- Provided passage
Binary Quadratic Assignment

Ported from Frontier-CS algorithmic/problems/181.

Agentics Interface

Each run executes the submitted zip_project solution once. The run command receives the case input on standard input and must write the candidate answer to standard output. The solution must not use the network during setup, build, or run.

The trusted separated evaluator compiles and runs the source-derived Frontier-CS checker against stdout.txt. Public validation contains one tiny deterministic case. Official cases, reference answers, and scoring metadata are supplied only through the required private asset official-runs.

Scoring

The primary metric is score, the average normalized Frontier-CS checker score on a 0-100 scale. Outputs rejected by the checker receive zero for that case. Official result details are score-only; public validation includes per-case feedback from the checker.

Original Statement

Binary Quadratic Assignment Problem

Problem

You are given two n×n binary matrices: a distance matrix D and a flow matrix F (both containing only 0s and 1s). Your task is to assign n facilities to n locations (a permutation) to minimize the total cost.

This is a binary version of the Quadratic Assignment Problem.

Input Format

• Line 1: one integer n (2 ≤ n ≤ 2000)

- Tasks for this exercise
**1.** Copy the stretch from "Original Statement" through "(2 ≤ n ≤ 2000)" of the Binary Quadratic Assignment page, renaming "facilities" to "plants".
**2.** From the Binary Quadratic Assignment page, answer each question:
(a) On what scale is the primary score metric reported?
(b) What values can the entries of matrices D and F take?
(c) What range is allowed for the integer n?
**3.** Recast the paragraph of the Binary Quadratic Assignment page that starts "The primary metric is score" as a short list.
The lines after the page come from an unrelated source.

- Material shown
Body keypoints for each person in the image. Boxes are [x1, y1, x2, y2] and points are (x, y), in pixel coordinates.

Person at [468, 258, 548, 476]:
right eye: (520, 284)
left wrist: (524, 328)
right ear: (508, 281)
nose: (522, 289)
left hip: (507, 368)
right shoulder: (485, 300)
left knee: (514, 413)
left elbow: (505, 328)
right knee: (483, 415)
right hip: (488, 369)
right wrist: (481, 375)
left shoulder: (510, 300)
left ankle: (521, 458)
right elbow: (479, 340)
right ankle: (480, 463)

--

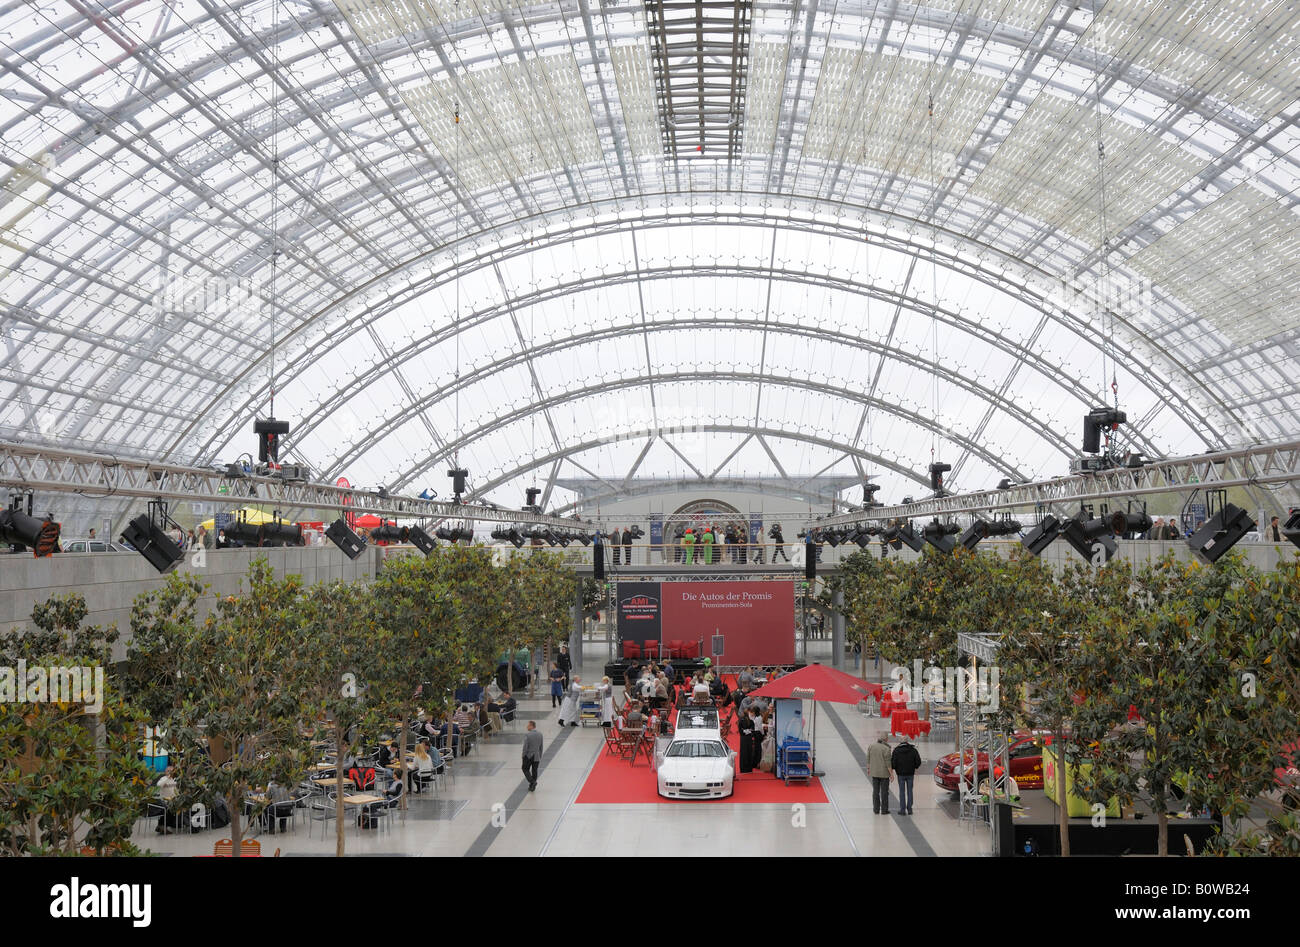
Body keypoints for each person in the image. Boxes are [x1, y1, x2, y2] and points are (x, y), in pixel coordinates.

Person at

- Task-by-task answers
**1.**
Original Statement

Binary Quadratic Assignment Problem

Problem

You are given two n×n binary matrices: a distance matrix D and a flow matrix F (both containing only 0s and 1s). Your task is to assign n plants to n locations (a permutation) to minimize the total cost.

This is a binary version of the Quadratic Assignment Problem.

Input Format

• Line 1: one integer n (2 ≤ n ≤ 2000)

**2.**
(a) A 0-100 scale.
(b) Only 0s and 1s.
(c) 2 ≤ n ≤ 2000.

**3.**
- Primary metric: score, the average normalized Frontier-CS checker score on a 0-100 scale.
- Outputs the checker rejects get zero for that case.
- Official results give only the score.
- Public validation includes per-case checker feedback.